##### Study material

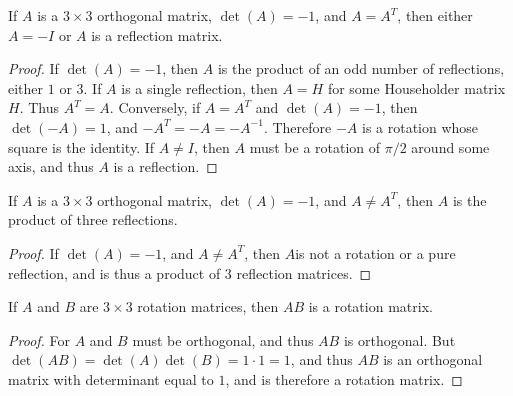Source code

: \documentclass[crop=false,class=book,oneside]{standalone}                      %
\begin{document}
        \begin{theorem}
        If $A$ is a $3\times 3$ orthogonal matrix, $\det(A) = -1$, and $A=A^T$, then either $A=-I$ or $A$ is a reflection matrix.
        \end{theorem}
        \begin{proof}
        If $\det(A)=-1$, then $A$ is the product of an odd number of reflections, either $1$ or $3$. If $A$ is a single reflection, then $A=H$ for some Householder matrix $H$. Thus $A^T = A$. Conversely, if $A = A^T$ and $\det(A) = -1$, then $\det(-A) = 1$, and $-A^T = -A = -A^{-1}$. Therefore $-A$ is a rotation whose square is the identity. If $A\ne I$, then $A$ must be a rotation of $\pi/2$ around some axis, and thus $A$ is a reflection.
        \end{proof}
        \begin{theorem}
        If $A$ is a $3\times 3$ orthogonal matrix, $\det(A) = -1$, and $A\ne A^T$, then $A$ is the product of three reflections.
        \end{theorem}
        \begin{proof}
        If $\det(A) = -1$, and $A\ne A^T$, then $A$is not a rotation or a pure reflection, and is thus a product of $3$ reflection matrices.
        \end{proof}
        \begin{theorem}
        If $A$ and $B$ are $3\times 3$ rotation matrices, then $AB$ is a rotation matrix.
        \end{theorem}
        \begin{proof}
        For $A$ and $B$ must be orthogonal, and thus $AB$ is orthogonal. But $\det(AB) = \det(A)\det(B) = 1\cdot 1 = 1$, and thus $AB$ is an orthogonal matrix with determinant equal to $1$, and is therefore a rotation matrix.
        \end{proof}
\end{document}
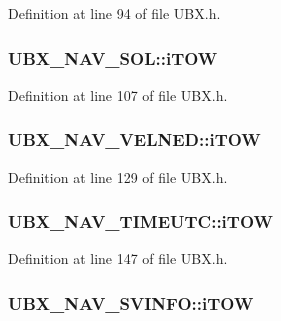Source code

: Definition at line 94 of file U\-B\-X.\-h.

\hypertarget{group___g_s_p_module_ga22a48bcb2972bbd63bf5b5c0a29b8713}{
\subsubsection[{i\-T\-O\-W}]{ U\-B\-X\-\_\-\-N\-A\-V\-\_\-\-S\-O\-L\-::i\-T\-O\-W}}\label{group___g_s_p_module_ga22a48bcb2972bbd63bf5b5c0a29b8713}


Definition at line 107 of file U\-B\-X.\-h.

\hypertarget{group___g_s_p_module_gaf2aa06ea75e992d2933728a9eb390734}{
\subsubsection[{i\-T\-O\-W}]{ U\-B\-X\-\_\-\-N\-A\-V\-\_\-\-V\-E\-L\-N\-E\-D\-::i\-T\-O\-W}}\label{group___g_s_p_module_gaf2aa06ea75e992d2933728a9eb390734}


Definition at line 129 of file U\-B\-X.\-h.

\hypertarget{group___g_s_p_module_gad71c5daaee202e2453fd942712b931d8}{
\subsubsection[{i\-T\-O\-W}]{ U\-B\-X\-\_\-\-N\-A\-V\-\_\-\-T\-I\-M\-E\-U\-T\-C\-::i\-T\-O\-W}}\label{group___g_s_p_module_gad71c5daaee202e2453fd942712b931d8}


Definition at line 147 of file U\-B\-X.\-h.

\hypertarget{group___g_s_p_module_gaf3c4fbdc3e4b6fe40fae556f1de555bb}{
\subsubsection[{i\-T\-O\-W}]{ U\-B\-X\-\_\-\-N\-A\-V\-\_\-\-S\-V\-I\-N\-F\-O\-::i\-T\-O\-W}}\label{group___g_s_p_module_gaf3c4fbdc3e4b6fe40fae556f1de555bb}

##########

**Task directions**
Please retype, exactly as written, every line from the line containing "Definition at line 129 of file U\-B\-X.\-h." through the last line of the records above, including both of those lines, and nothing else.

**Reply to the task**
Definition at line 129 of file U\-B\-X.\-h.

\hypertarget{group___g_s_p_module_gad71c5daaee202e2453fd942712b931d8}{
\subsubsection[{i\-T\-O\-W}]{ U\-B\-X\-\_\-\-N\-A\-V\-\_\-\-T\-I\-M\-E\-U\-T\-C\-::i\-T\-O\-W}}\label{group___g_s_p_module_gad71c5daaee202e2453fd942712b931d8}


Definition at line 147 of file U\-B\-X.\-h.

\hypertarget{group___g_s_p_module_gaf3c4fbdc3e4b6fe40fae556f1de555bb}{
\subsubsection[{i\-T\-O\-W}]{ U\-B\-X\-\_\-\-N\-A\-V\-\_\-\-S\-V\-I\-N\-F\-O\-::i\-T\-O\-W}}\label{group___g_s_p_module_gaf3c4fbdc3e4b6fe40fae556f1de555bb}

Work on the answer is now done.